:: WHAT THE TASK REQUIRES ::
In the material below, the lines containing the word "this" are required; copy each of them.

:: INFORMATION PROVIDED ::
Segment Open

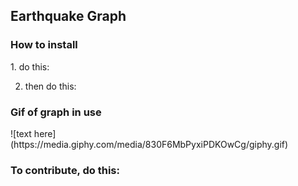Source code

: <h2>Earthquake Graph</h2>

<h3>How to install</h3>
1. do this:

2. then do this:

<h3>Gif of graph in use</h3>
![text here](https://media.giphy.com/media/830F6MbPyxiPDKOwCg/giphy.gif)

<h3>To contribute, do this:</h3>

Segment Closed

:: ANSWER AREA ::
1. do this:
2. then do this:
<h3>To contribute, do this:</h3>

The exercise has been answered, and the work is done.